**DATA TO EXAMINE**
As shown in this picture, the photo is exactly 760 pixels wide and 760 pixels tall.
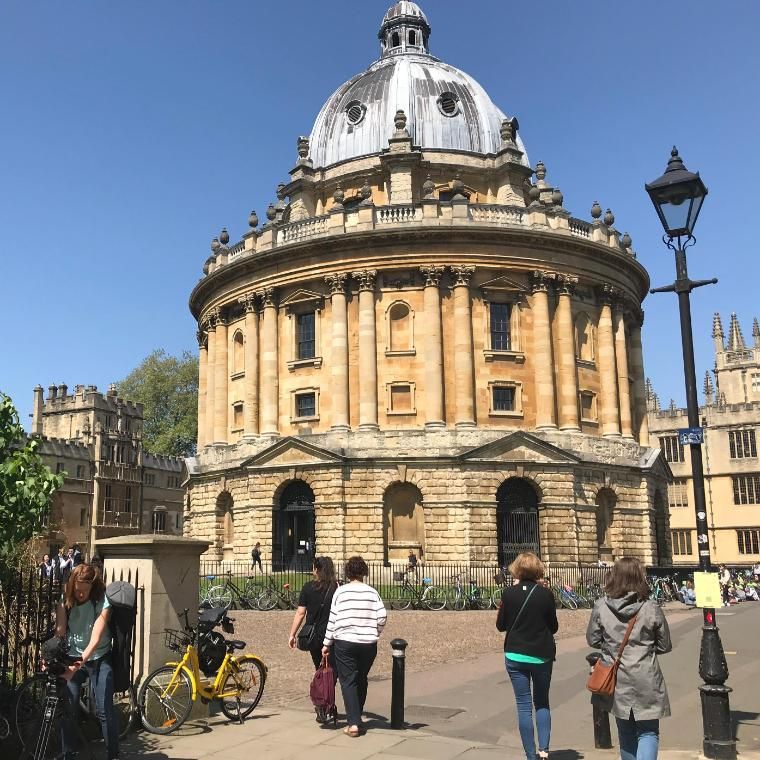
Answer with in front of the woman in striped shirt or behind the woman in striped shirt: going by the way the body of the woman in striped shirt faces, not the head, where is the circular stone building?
in front

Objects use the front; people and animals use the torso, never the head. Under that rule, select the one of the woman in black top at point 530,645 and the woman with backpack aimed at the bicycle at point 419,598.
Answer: the woman in black top

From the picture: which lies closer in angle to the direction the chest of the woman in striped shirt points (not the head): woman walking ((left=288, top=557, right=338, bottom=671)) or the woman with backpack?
the woman walking

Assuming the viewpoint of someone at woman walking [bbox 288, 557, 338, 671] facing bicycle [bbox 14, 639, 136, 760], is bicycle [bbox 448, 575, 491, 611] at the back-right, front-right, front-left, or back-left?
back-right

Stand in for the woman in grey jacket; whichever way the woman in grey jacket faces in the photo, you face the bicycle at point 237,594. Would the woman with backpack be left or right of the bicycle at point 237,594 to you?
left

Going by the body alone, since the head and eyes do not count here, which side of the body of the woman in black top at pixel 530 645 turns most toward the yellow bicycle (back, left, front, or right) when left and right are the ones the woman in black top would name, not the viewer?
left

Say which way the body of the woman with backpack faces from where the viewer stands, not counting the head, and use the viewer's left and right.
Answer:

**ABOUT THIS TASK**
Copy all of the records above word for word, leaving out the pictures.

**SOLUTION**
As shown in this picture, the photo is exactly 760 pixels wide and 760 pixels tall.
Answer with in front of the woman in striped shirt or behind the woman in striped shirt: going by the way the body of the woman in striped shirt faces, not the head, where is the circular stone building?
in front

Objects use the front; people and animals use the torso, never the head. Under that rule, select the one of the woman in black top at point 530,645 and the woman with backpack aimed at the bicycle at point 419,598.
Answer: the woman in black top

From the picture: which lies closer in angle to the direction the chest of the woman in striped shirt points (not the head): woman walking ((left=288, top=557, right=338, bottom=671)) or the woman with backpack?
the woman walking

Assuming the viewpoint of someone at woman walking [bbox 288, 557, 338, 671] facing bicycle [bbox 14, 639, 136, 760], is bicycle [bbox 448, 575, 491, 611] at the back-right, front-right, front-left, or back-left?
back-right

Stand in for the woman in grey jacket; whichever way the woman in grey jacket faces in the photo, you face the bicycle at point 237,594. Would the woman with backpack be left or right of the bicycle at point 237,594 to you?
left

Going by the body alone, since the head and eyes do not count here, which side of the body of the woman in black top at pixel 530 645 turns most toward the yellow bicycle (back, left, front, or right) when left and right are the ones the woman in black top would name, not the viewer?
left

Say which way the body of the woman with backpack faces from where the viewer stands, not counting the head, and use the viewer's left and right.
Answer:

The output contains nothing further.